Ma’s speech is certain to infuriate Beijing, especially given that Ma at times appeared to directly refute CCP talking points. Most obviously, Ma’s argument that democracy is not a “monopoly of the west, but is the right of all humankind” was a direct challenge to the CCP’s claim that democracy is a Western construct unsuitable for China. Notably, the CCP has significantly stepped up its attacks on democracy and Western values under President Xi Jinping.

It was also notable that Ma compared allowing democracy in Hong Kong to Deng’s reform and opening up policy. Invoking Deng to make the case for democracy is highly problematic, of course, given Deng’s ardent support for one-Party rule and his decision to violently suppress pro-democracy protests in Tiananmen Square in 1989. Still, it was an interesting metaphor for Ma to use because Xi has frequently invoked Deng to legitimize his own efforts to rebalance China’s economy. In this sense, Ma’s Deng metaphor could also be interpreted as a direct challenge to Xi and the CCP.

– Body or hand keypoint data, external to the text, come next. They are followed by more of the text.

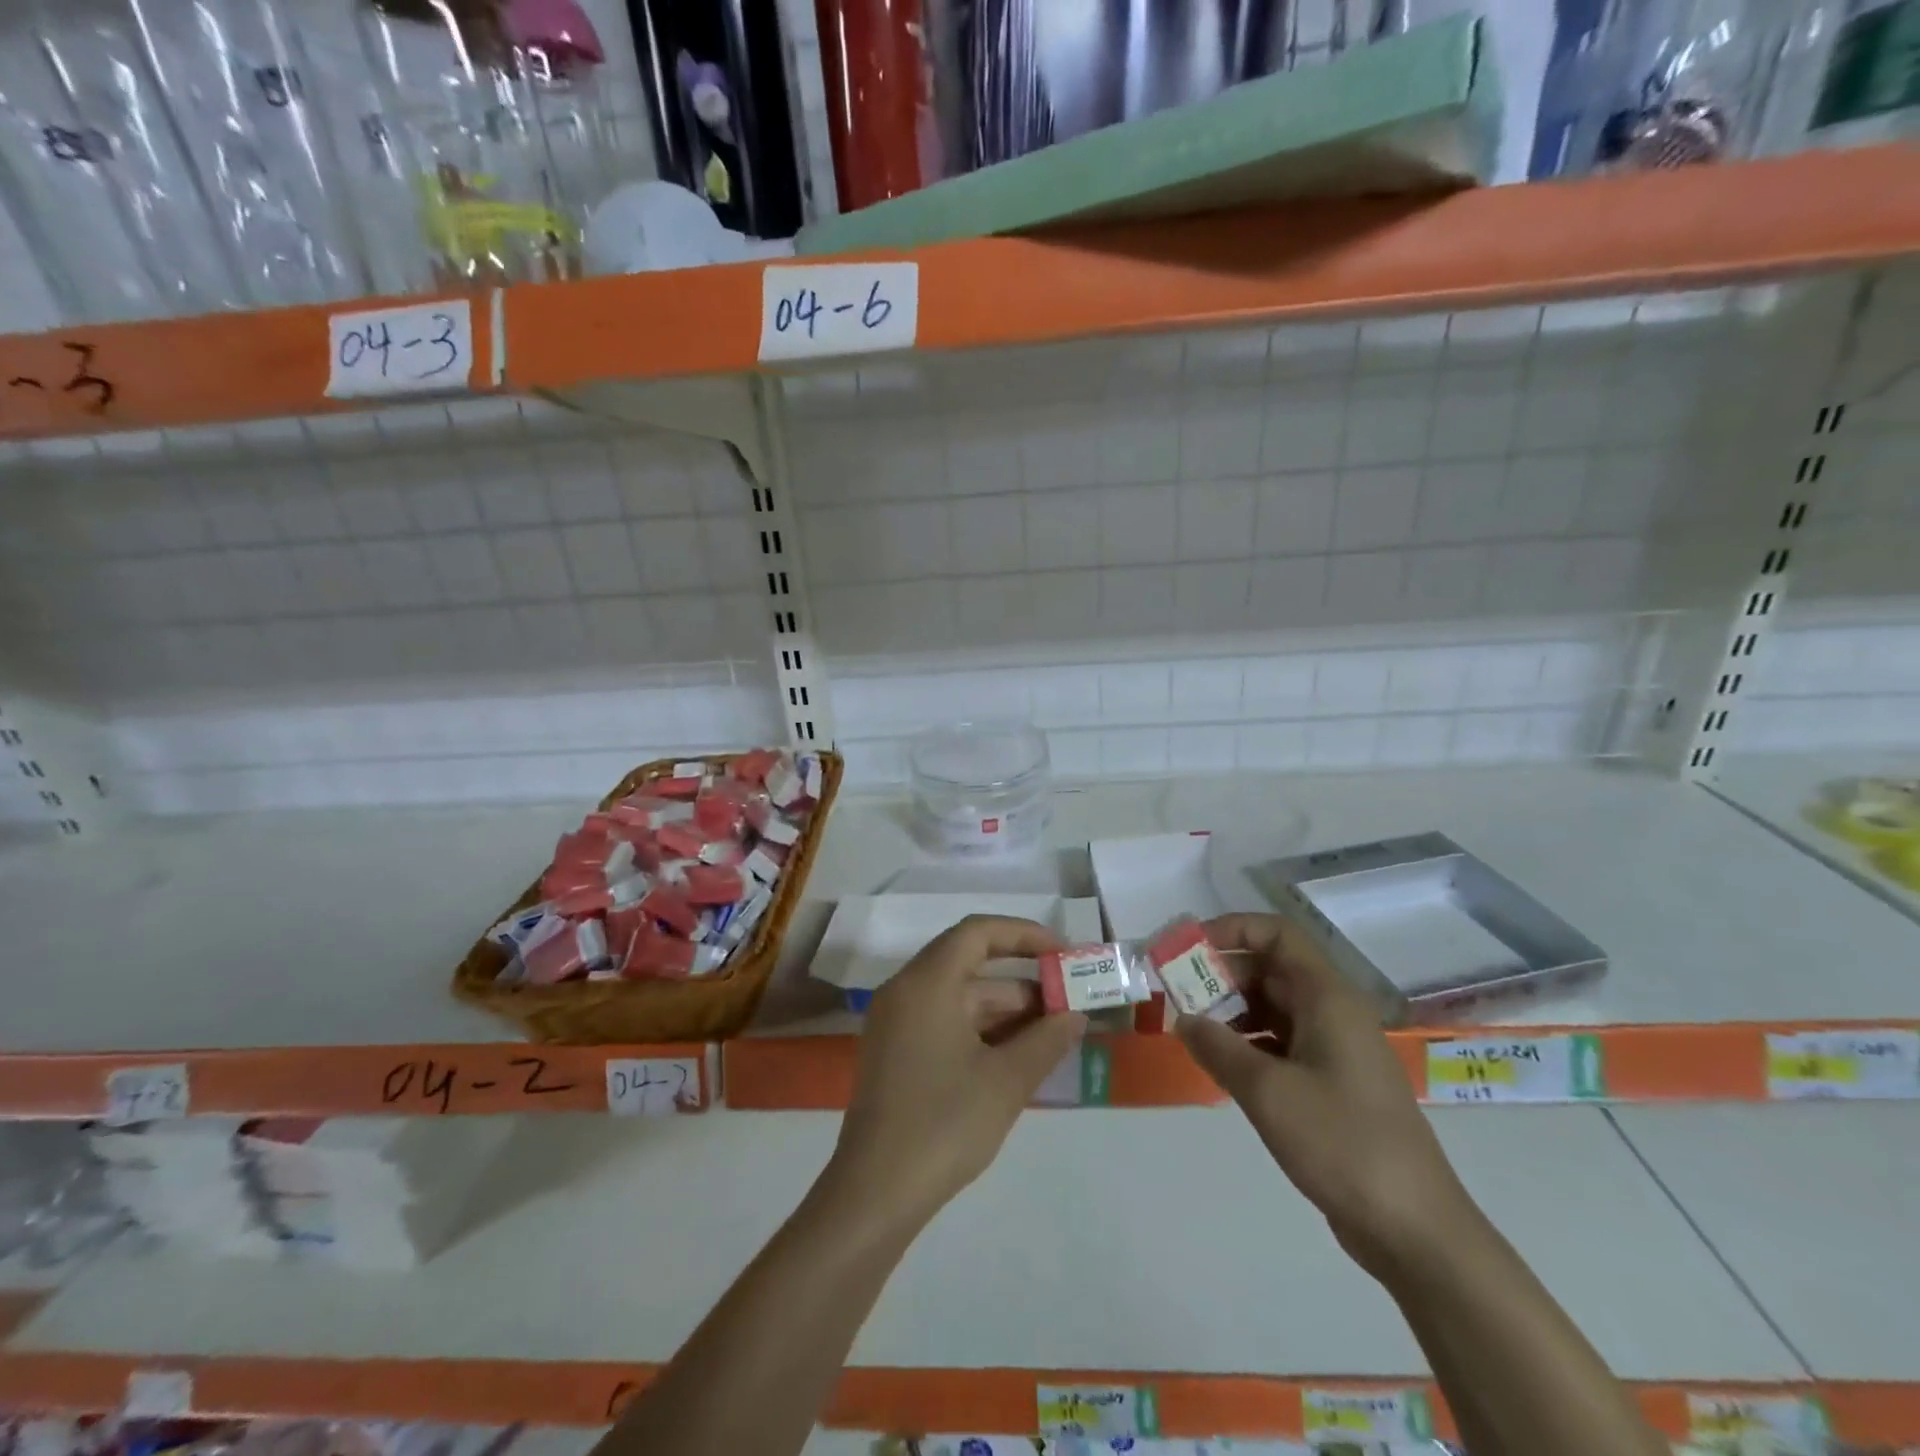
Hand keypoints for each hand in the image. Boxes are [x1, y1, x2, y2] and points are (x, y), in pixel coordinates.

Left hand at [826, 915, 1086, 1227]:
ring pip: (959, 997)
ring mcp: (896, 1022)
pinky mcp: (896, 1052)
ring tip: (1054, 1031)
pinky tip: (1017, 1054)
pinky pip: (944, 1021)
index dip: (1023, 935)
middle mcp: (905, 991)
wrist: (875, 1194)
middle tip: (1068, 1000)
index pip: (977, 933)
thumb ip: (1046, 1040)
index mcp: (926, 983)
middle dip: (1022, 981)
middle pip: (969, 964)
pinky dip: (981, 1029)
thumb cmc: (944, 1125)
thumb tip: (1074, 1016)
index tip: (1061, 954)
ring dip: (1005, 1009)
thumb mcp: (1005, 1081)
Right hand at [1176, 913, 1480, 1280]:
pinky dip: (1249, 1043)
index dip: (1230, 930)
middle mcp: (1333, 1012)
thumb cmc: (1342, 1143)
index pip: (1276, 934)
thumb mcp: (1267, 1091)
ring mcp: (1335, 1049)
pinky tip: (1222, 1066)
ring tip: (1193, 1032)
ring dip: (1232, 1012)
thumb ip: (1217, 1047)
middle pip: (1270, 969)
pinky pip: (1282, 1042)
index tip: (1188, 950)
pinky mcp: (1333, 1083)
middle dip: (1221, 975)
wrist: (1414, 1229)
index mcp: (1327, 997)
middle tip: (1178, 996)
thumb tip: (1183, 1018)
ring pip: (1274, 1008)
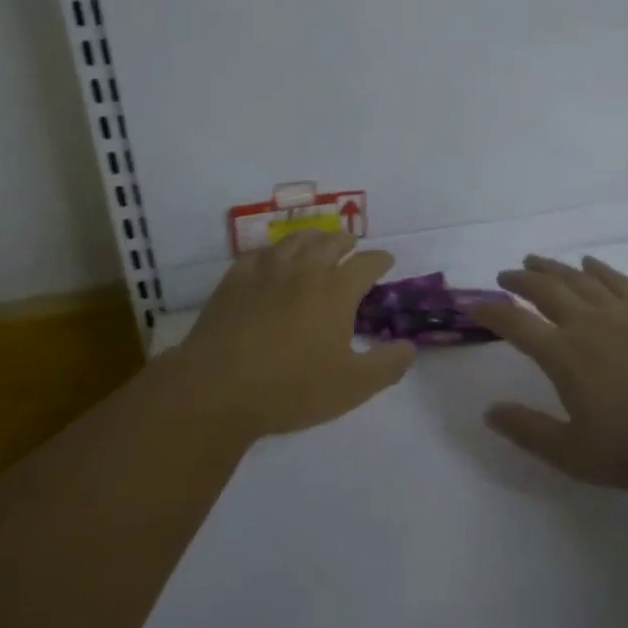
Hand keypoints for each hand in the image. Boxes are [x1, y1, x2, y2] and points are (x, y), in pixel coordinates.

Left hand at [179, 230, 413, 440]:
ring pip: (295, 240)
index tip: (386, 261)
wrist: (217, 389)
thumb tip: (410, 347)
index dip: (380, 260)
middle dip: (346, 242)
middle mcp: (304, 270)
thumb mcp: (351, 387)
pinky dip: (274, 252)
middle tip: (352, 246)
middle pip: (331, 243)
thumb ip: (387, 366)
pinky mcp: (235, 279)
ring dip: (313, 238)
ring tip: (318, 242)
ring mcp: (267, 271)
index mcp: (336, 291)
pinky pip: (260, 254)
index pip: (366, 263)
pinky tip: (272, 260)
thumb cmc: (290, 389)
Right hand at [470, 255, 627, 490]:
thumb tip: (490, 412)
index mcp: (564, 355)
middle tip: (504, 277)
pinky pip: (615, 280)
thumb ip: (529, 431)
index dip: (490, 312)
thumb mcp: (575, 454)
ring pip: (577, 278)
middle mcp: (586, 323)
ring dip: (551, 267)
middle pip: (544, 289)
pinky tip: (589, 264)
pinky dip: (597, 268)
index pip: (515, 324)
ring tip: (534, 261)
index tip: (473, 306)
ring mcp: (620, 313)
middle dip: (518, 280)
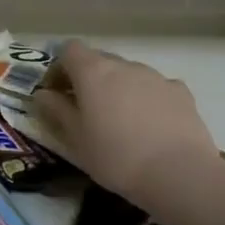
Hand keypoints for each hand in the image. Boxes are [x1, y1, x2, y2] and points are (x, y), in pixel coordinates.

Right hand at [31, 41, 221, 206]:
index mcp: (93, 72)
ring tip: (120, 122)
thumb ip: (56, 111)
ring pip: (128, 74)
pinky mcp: (181, 92)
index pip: (69, 50)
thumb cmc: (115, 157)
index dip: (59, 67)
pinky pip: (156, 87)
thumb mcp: (75, 139)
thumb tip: (43, 95)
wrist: (179, 174)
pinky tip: (150, 125)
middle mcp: (124, 65)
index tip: (57, 93)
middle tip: (85, 110)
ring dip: (118, 89)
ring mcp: (156, 77)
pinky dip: (147, 98)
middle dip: (88, 79)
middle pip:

Ma’s speech is all the more surprising given that he is known as a pro-mainland politician in Taiwan, and is regularly criticized for risking Taiwan’s future by moving too close to China.

It’s worth noting that despite Ma’s strong support for the Occupy Central protests, he also used the National Day speech to criticize some similar Taiwanese social movements in recent years, including the student-led Sunflower Movement.

“In the last year or two, protesters have resorted to some extremely zealous and illegal actions that ignored the lawful interests of people with different opinions,” Ma said. “Such undemocratic behavior has generated needless conflict, and allowed a minority to prevent legislative deliberations on many pending bills.”